Consumer price inflation stabilized at 2.7 percent in November, figures from the Office for National Statistics revealed Tuesday. Inflation was at a 34-month low of 2.2 percent in September.
The November rate came in line with economists' expectations, but continues to hover above the 2 percent target. The highest upward impact on inflation was from food prices and utility charges, while fuel prices exerted downward pressure.
Core inflation that excludes energy, food, alcoholic beverages and tobacco, also remained unchanged at 2.6 percent in November. The rate was forecast to rise marginally to 2.7 percent.
As inflation is set to stay between 2.5 percent and 3 percent for the best part of the next year due to increases in utility and food prices, the squeeze on households' spending power looks likely to persist throughout 2013, said Samuel Tombs at Capital Economics. Nonetheless, inflation will eventually fall to a very low rate.
IHS Global Insight's Chief UK economist Howard Archer said he expects consumer price inflation to fall to 2.2 percent by the end of 2013 and finally below 2 percent in 2014.
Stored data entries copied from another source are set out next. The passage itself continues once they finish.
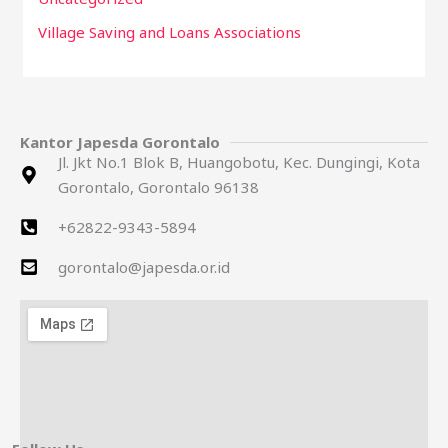
Village Saving and Loans Associations
Kantor Japesda Gorontalo
Jl. Jkt No.1 Blok B, Huangobotu, Kec. Dungingi, Kota
Gorontalo, Gorontalo 96138
+62822-9343-5894
gorontalo@japesda.or.id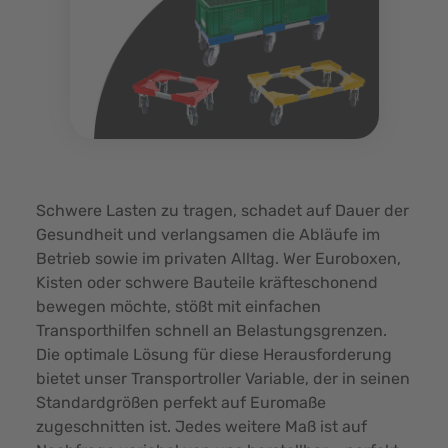
Schwere Lasten zu tragen, schadet auf Dauer der
Gesundheit und verlangsamen die Abläufe im
Betrieb sowie im privaten Alltag. Wer Euroboxen,
Kisten oder schwere Bauteile kräfteschonend
bewegen möchte, stößt mit einfachen
Transporthilfen schnell an Belastungsgrenzen.
Die optimale Lösung für diese Herausforderung
bietet unser Transportroller Variable, der in seinen
Standardgrößen perfekt auf Euromaße
zugeschnitten ist. Jedes weitere Maß ist auf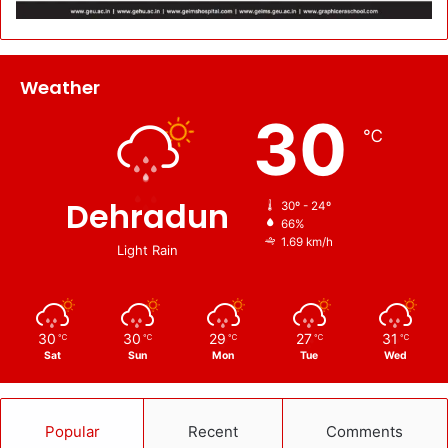
Weather
30
℃
Dehradun
30º - 24º
66%
1.69 km/h
Light Rain
30
30
29
27
31
℃
℃
℃
℃
℃
Sat
Sun
Mon
Tue
Wed
Popular
Recent
Comments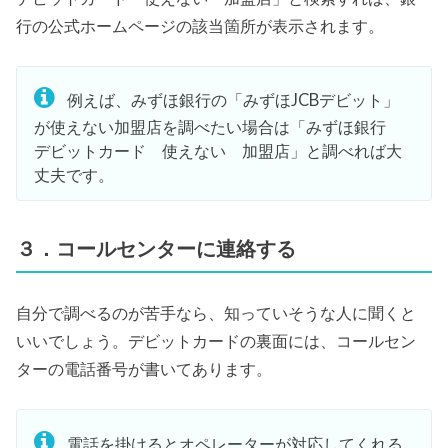
行の公式ホームページの該当箇所が表示されます。
例えば、みずほ銀行の「みずほJCBデビット」
が使えない加盟店を調べたい場合は「みずほ銀行
デビットカード 使えない 加盟店」と調べれば大
丈夫です。
３．コールセンターに連絡する
自分で調べるのが苦手なら、知っていそうな人に聞くと
いいでしょう。デビットカードの裏面には、コールセン
ターの電話番号が書いてあります。
電話を掛けるとオペレーターが対応してくれる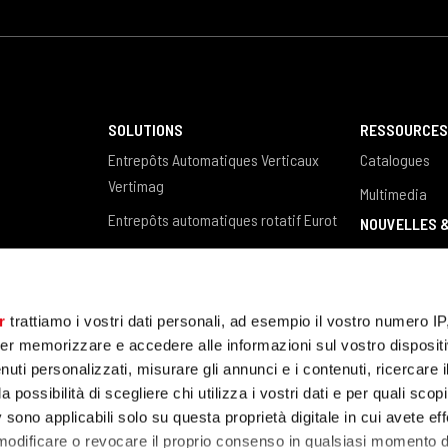
SOLUTIONS
RESSOURCE
Entrepôts Automatiques Verticaux
Catalogues
Vertimag
Multimedia
Entrepôts automatiques rotatif Eurot
NOUVELLES 
Entrepôts verticaux pour barres,
News / Eventi
profilés et plaques Steel Tower
Blog
Logiciel de gestion des entrepôts
r
trattiamo i vostri dati personali, ad esempio il vostro numero IP
ÉTUDES DE CAS
er memorizzare e accedere alle informazioni sul vostro dispositiv
uti personalizzati, misurare gli annunci e i contenuti, ricercare i
a possibilità di scegliere chi utilizza i vostri dati e per quali scop
 sono applicabili solo su questa proprietà digitale in cui avete eff
 modificare o revocare il proprio consenso in qualsiasi momento d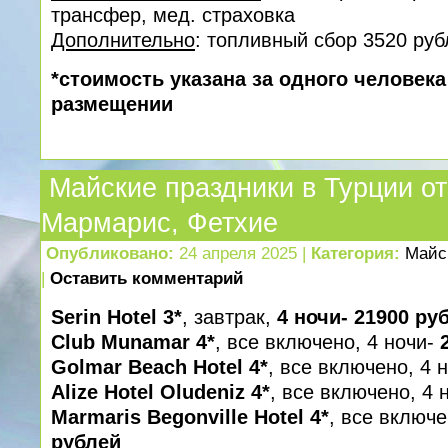
трансфер, мед. cтраховка
Дополнительно
: топливный сбор 3520 руб
*стоимость указана за одного человек
размещении
Майские праздники в Турции от
Мармарис, Фетхие
Опубликовано:
24 апреля 2025 |
Категория:
Майс
|
Оставить комментарий
Serin Hotel 3*
, завтрак,
4 ночи- 21900 ру
Club Munamar 4*
, все включено, 4 ночи-
Golmar Beach Hotel 4*
, все включено, 4 
Alize Hotel Oludeniz 4*
, все включено, 4 
Marmaris Begonville Hotel 4*
, все включе
рублей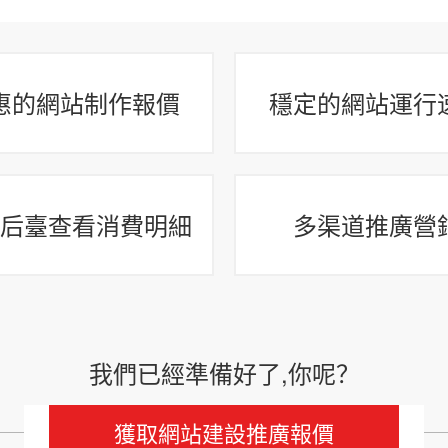
惠的網站制作報價
穩定的網站運行
后臺查看消費明細
多渠道推廣營
我們已經準備好了,你呢？
獲取網站建設推廣報價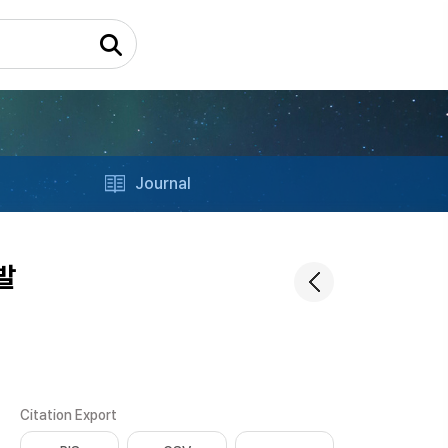
Journal
발
Citation Export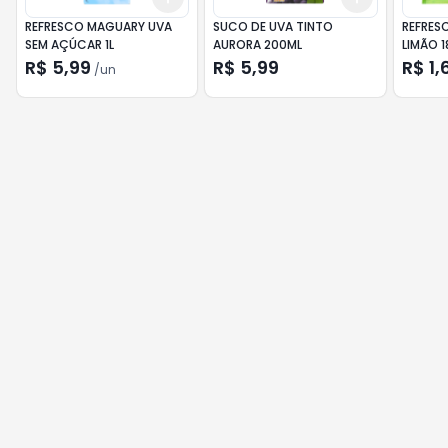
REFRESCO MAGUARY UVA
SUCO DE UVA TINTO
REFRES
SEM AÇÚCAR 1L
AURORA 200ML
LIMÃO 
R$ 5,99
R$ 5,99
R$ 1,
/
un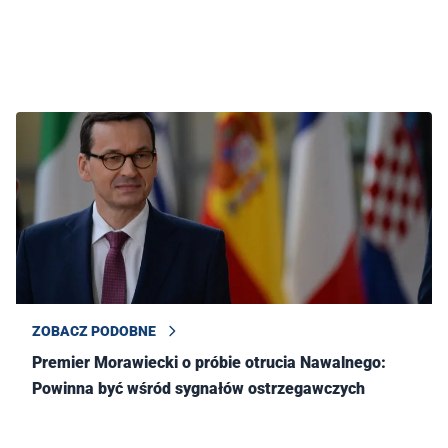
ZOBACZ PODOBNE
Premier Morawiecki o próbie otrucia Nawalnego:
Powinna być wśród sygnałów ostrzegawczych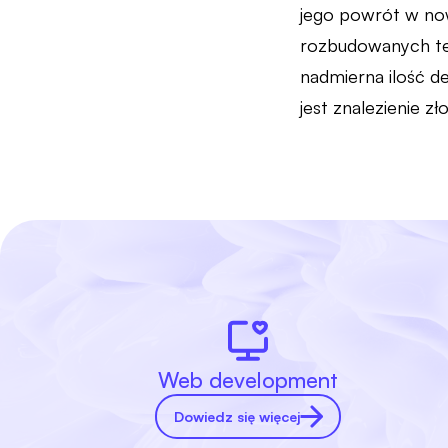
jego powrót w now
rozbudowanych tec
nadmierna ilość de
jest znalezienie 
Web development
Dowiedz się więcej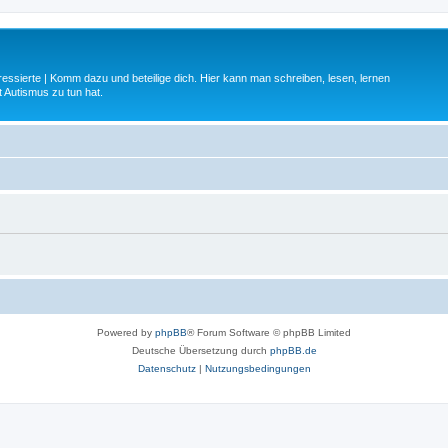
ressierte | Komm dazu und beteilige dich. Hier kann man schreiben, lesen, lernen
 Autismus zu tun hat.
Powered by
phpBB
® Forum Software © phpBB Limited
Deutsche Übersetzung durch
phpBB.de
Datenschutz
|
Nutzungsbedingungen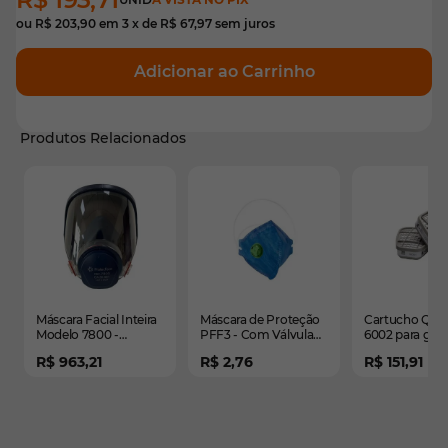
ou
R$ 203,90
em
3
x de
R$ 67,97
sem juros
Adicionar ao Carrinho
Produtos Relacionados
É possível navegar pelos elementos do carrossel usando
Pressione para pular o carrossel
Pressione para ir para a navegação em carrossel
Máscara Facial Inteira
Máscara de Proteção
Cartucho Quí
Modelo 7800 -
PFF3 - Com Válvula
6002 para gas
ProtecFace | CA
Delta Plus - CA 38505
ácidos (2 unid
R$ 963,21
R$ 2,76
R$ 151,91
50891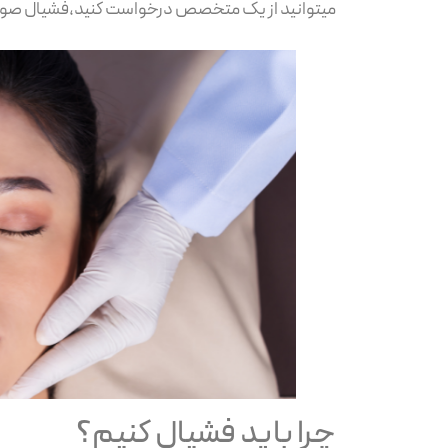
میتوانید از یک متخصص درخواست کنید،فشیال صورت است که یک نوع
چرا باید فشیال کنیم؟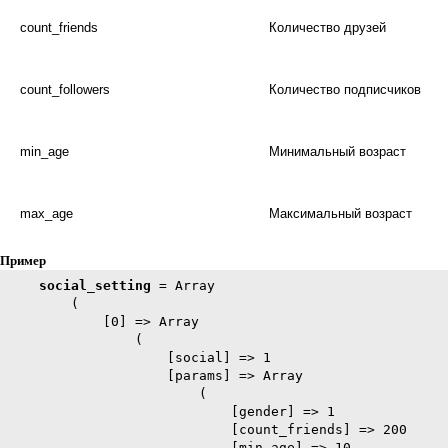
count_friends
Количество друзей
count_followers
Количество подписчиков
min_age
Минимальный возраст
max_age
Максимальный возраст
Пример
social_setting
 = Array

        (

            [0] => Array

                (

                    [social] => 1

                    [params] => Array

                        (

                            [gender] => 1

                            [count_friends] => 200

                            [min_age] => 10
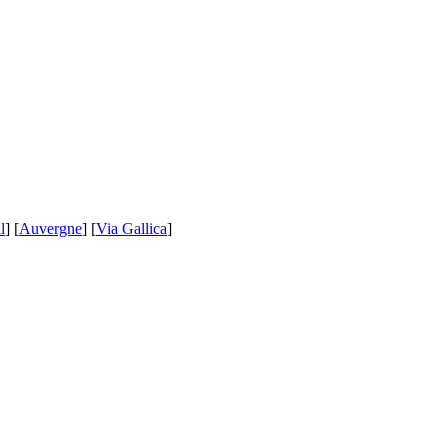
l
] [
Auvergne
] [
Via Gallica
]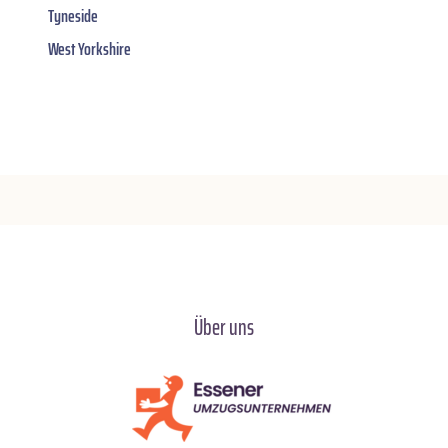
Tyneside
West Yorkshire
Über uns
Month-on-month, consumer prices increased at a pace of 0.2 percent, in line with forecast, but slower than a 0.5 percent rise in October, data showed.
Retail price inflation, at the same time, slowed to 3 percent from 3.2 percent in October. Mortgage interest payments had a downward impact on the annual change.
Excluding mortgage interest payments, retail prices climbed 2.9 percent annually, down from 3.1 percent a month ago. Economists had forecast the annual rate to remain at 3.1 percent.
In a separate communique, the statistical office said factory-gate inflation slowed in November. Output price inflation fell to 2.2 percent in November from 2.6 percent a month ago. It was forecast to ease to 2.5 percent.
Meanwhile, core output price inflation that strips out food, beverages, tobacco and petroleum, held steady at 1.4 percent.
Annually, input prices slipped 0.3 percent in November after staying flat in October. On a monthly basis, the input price index edged up 0.1 percent, the same rate as seen in September and October.